Mangos around my area this year have been in short supply, rain came late this year but some how my tree started to shed a few right at top, although I have plenty of dry mango, I like preserved, jams. jellies sweet tooth anyway I found 3 big ones nice and green so decided to canned them and mixed them with some dry raspberries and some lemon juice, wow the taste is sweet and tangy, got 3 pints plus ,will try it with some pork or chicken and over plain cheesecake ,can wait.
slice,3 cups of sugar,cinnamon stick, lemon juice; cook till nice and thick, process for 10 minutes in wet canner.


----------



## Anicole19 (Aug 4, 2013)

I liked lemon juice but jams is the most attractive food for me. I liked MRE and meals ready to eat types food also.


----------



## carolexan (Dec 28, 2010)

We have an abundance of watermelon in Texas and I have canned this for years; recipe follows:


Watermelon Jelly




Makes 2 1/2 pints



Ingredients
6 cups pureed watermelon (remove any seeds prior to pureeing) 
5 cups white sugar 
1/2 cup of squeeze fresh lemon juice but bottled lemon juice can be used 
1 packet powdered pectin

Instructions
1.Whisk together sugar and powdered pectin until they are fully integrated. Combine watermelon puree, sugar/pectin and lemon juice in a large, non-reactive pot. 
2.Bring to a boil and let cook until the temperature of the jelly reaches 220 degrees. This can take anywhere from 15-30 minutes, depending on the width of your pot, the heat of your stove and even the weather you’re having. Check set using saucer test before removing it from the heat, to ensure that it will set.

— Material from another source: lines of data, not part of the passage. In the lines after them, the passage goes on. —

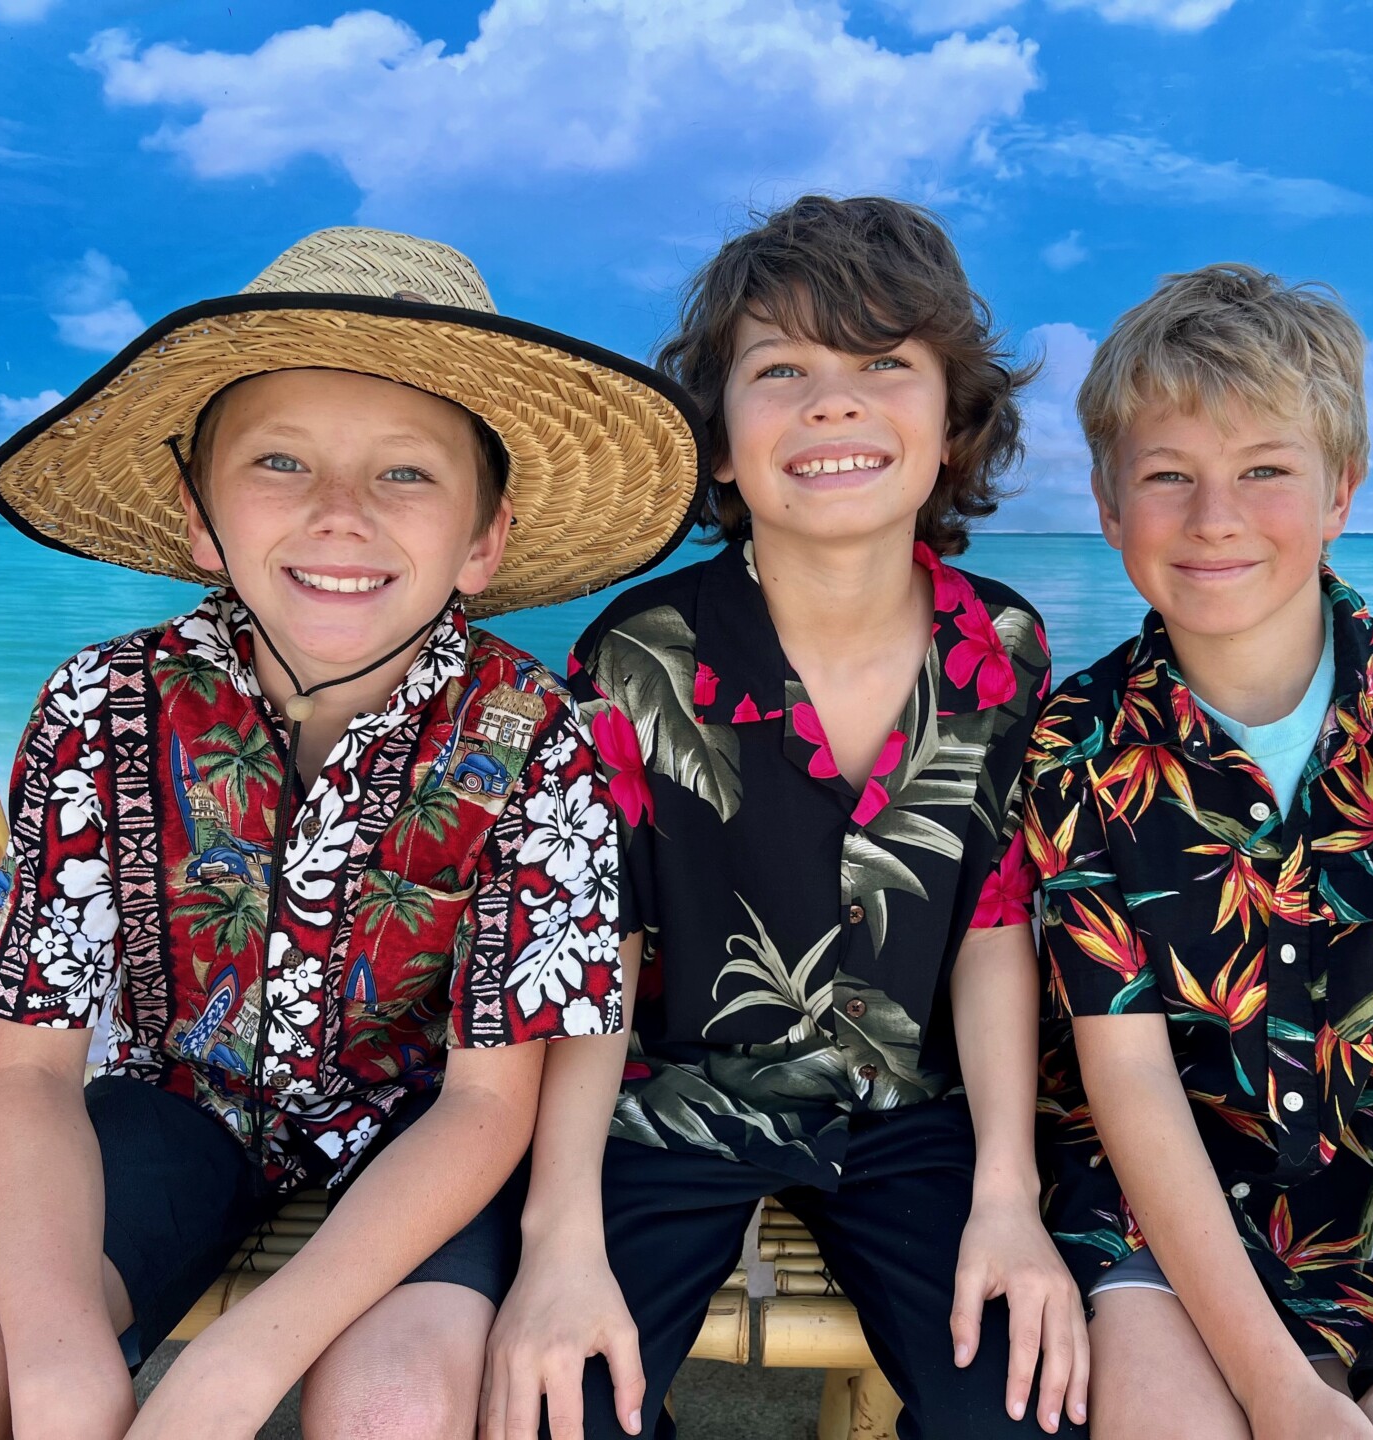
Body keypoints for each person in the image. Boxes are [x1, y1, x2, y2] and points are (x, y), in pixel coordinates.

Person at [0, 227, 705, 1440]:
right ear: (200, 516)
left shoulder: (539, 735)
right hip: (178, 1102)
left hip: (427, 1131)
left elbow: (483, 1102)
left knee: (394, 1408)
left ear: (483, 538)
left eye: (406, 473)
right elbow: (27, 1069)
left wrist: (236, 1366)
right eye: (281, 461)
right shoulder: (99, 704)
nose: (340, 515)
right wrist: (57, 1352)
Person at [480, 194, 1087, 1440]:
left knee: (1027, 1405)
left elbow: (991, 926)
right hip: (672, 1103)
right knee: (551, 1409)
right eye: (780, 371)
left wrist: (1009, 1197)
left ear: (953, 424)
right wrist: (559, 1236)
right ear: (718, 443)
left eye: (884, 364)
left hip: (920, 1117)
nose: (832, 405)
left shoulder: (1003, 648)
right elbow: (600, 953)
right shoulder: (638, 656)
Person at [1027, 263, 1373, 1440]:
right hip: (1147, 1194)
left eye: (1264, 470)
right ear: (1108, 505)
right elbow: (1128, 1077)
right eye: (1168, 475)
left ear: (1340, 490)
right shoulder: (1071, 745)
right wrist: (1279, 1391)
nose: (1215, 516)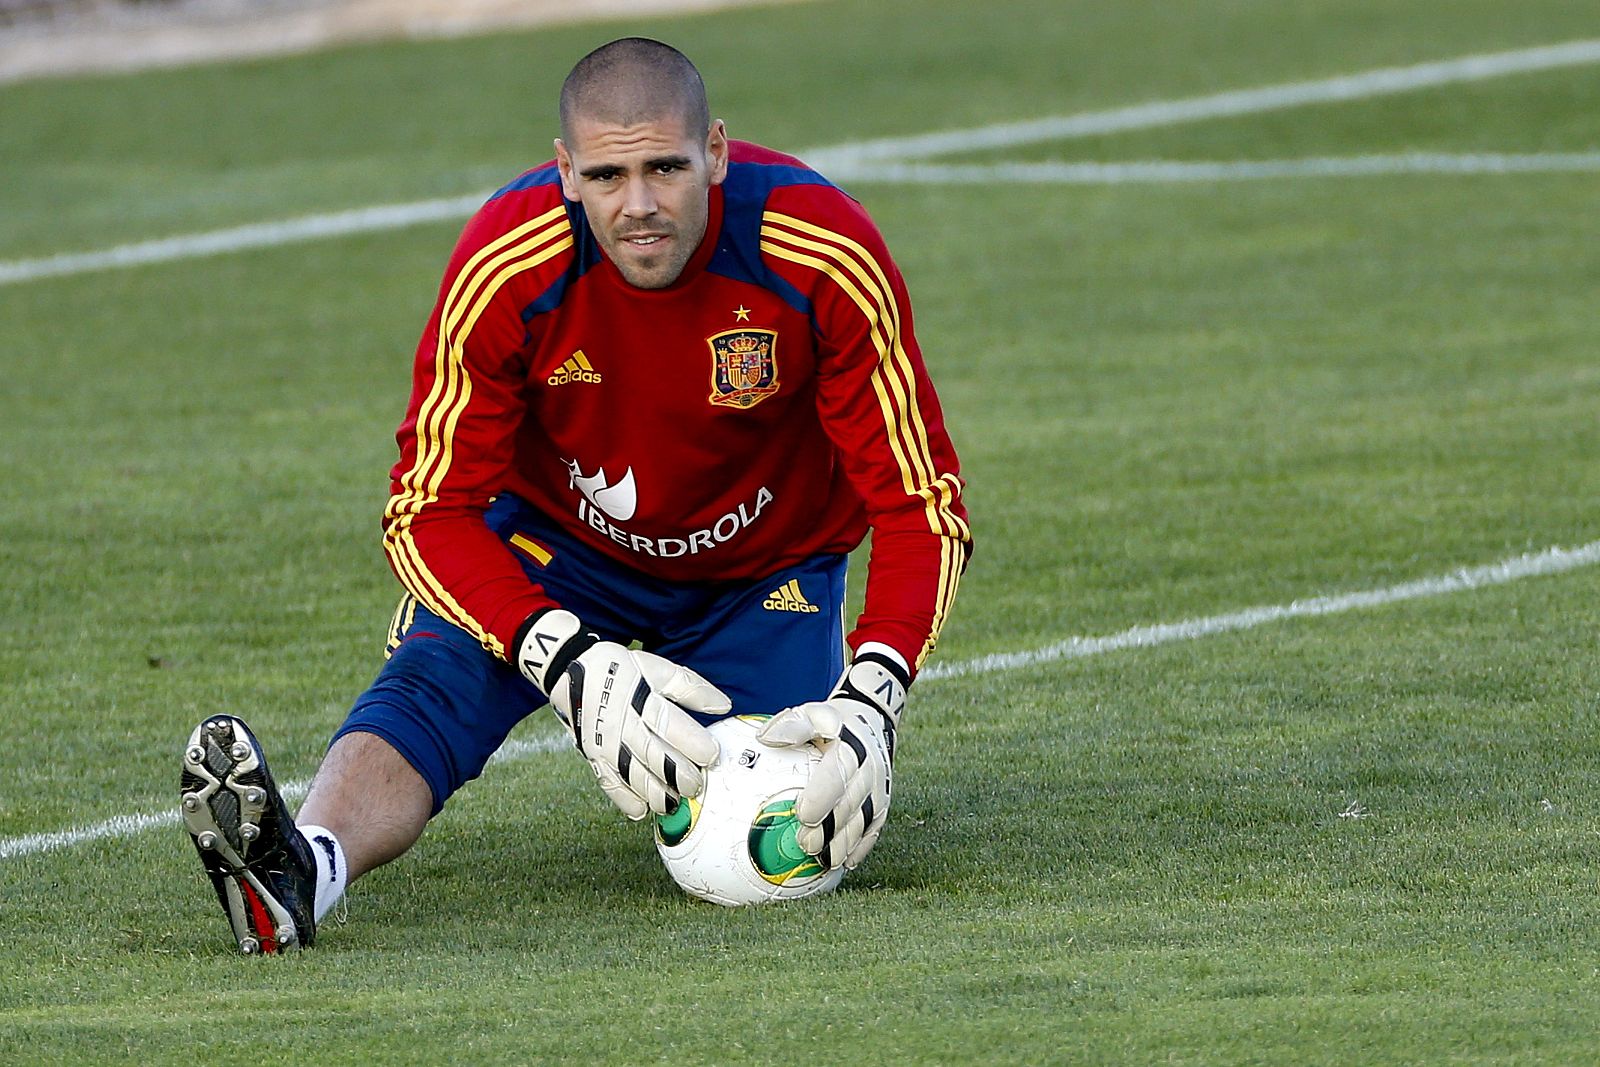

3.Remove from the heat and pour into prepared jars. Wipe rims, apply lids and screw on bands. Process in a boiling water bath canner for 10 minutes. 
4.When time is up, remove from canner and let jars cool. When they’re cool enough to handle, check seal. You can eat immediately or store unopened jars in a cool, dark place for up to a year. Once opened refrigerate.


Notes


This jelly can take up to one week to set. Please give it time.


----------